This post was inspired by the gripping and lovely suspense thriller Afterwards by Rosamund Lupton. After witnessing her children’s school set ablaze, Grace attempts to find the arsonist as her teenage daughter lies in a coma. Join From Left to Write on April 11th as we discuss Afterwards. As a member, I received a copy of the book for the purposes of this post.
Right now I’m thousands of feet above ground, having kissed my kids goodbye for a few days. While I head to British Columbia to visit Club Penguin headquarters for a press event, they’re staying behind, continuing their normal routine. Only without me.
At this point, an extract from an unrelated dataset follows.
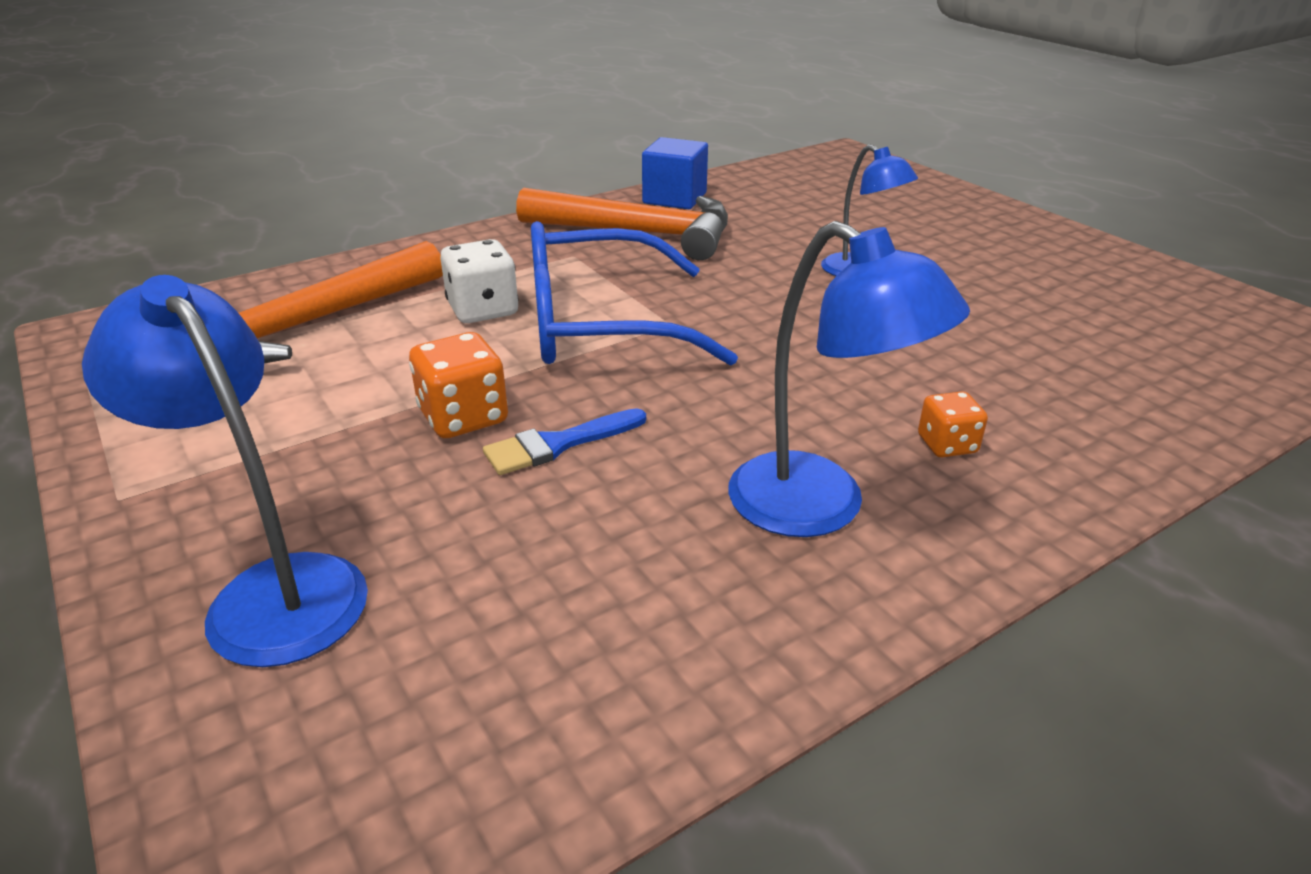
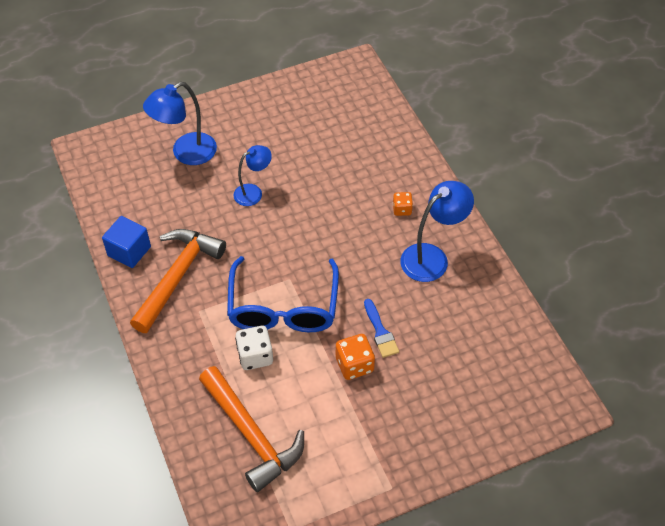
camera: 80 degrees left, 20 degrees up
(272, 590) = (453, 423): blue lamp -> blue lamp (186, 153)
But it’s ok — I know they’re in good hands. And I know that even if they miss brushing their teeth one night, or forget to take Friday sharing to school, that they’ll be just fine. Plus, the five pages of notes I left as my insurance policy should help ensure things run smoothly.
But what if I hadn’t been able to plan. Or to come home in a few days? What if some tragedy kept me from them?
Beyond knowing that Big won’t drink milk from a cardboard container (or the kind that has a “%” in the name), that Little does like the crust on his sandwich this week, and that Pink just mastered taking off her own diaper, there’s stuff that only I know.
Could anyone else delicately unravel the knots that Big spins in his chest all day at school? Could they read the situation to know what it was going to take to soothe him — or would they unintentionally pull the strings tighter and make him snap?
Could anyone else know that bedtime stories aren’t at all about the books for Little? That my tactile boy needs that time to have his back, arms, and head scratched — to have a warm, human connection?
Could anyone else know that Pink just needs a simple reminder that she’s a “happy girl” to turn her frustration into giggles? And that she likes you to move her feet a certain way when you sing If You’re Happy and You Know It at bedtime? But that her real favorite lullaby is a song I learned in Catholic youth group — and she knows all the words (words like adoration and devotion) as best a soon-to-be-two-year old can?
There are things a mom just knows. Things that can’t be written on a to-do list. Things that shape a child’s moment, day, heart. Those are the things that would be truly missed if I weren’t there each day.
It’s funny, there are days that responsibility can feel overwhelming, even like a burden. But today, I’m remembering that being my kids’ mom — the only one who can do things exactly like I do them — that’s a real privilege.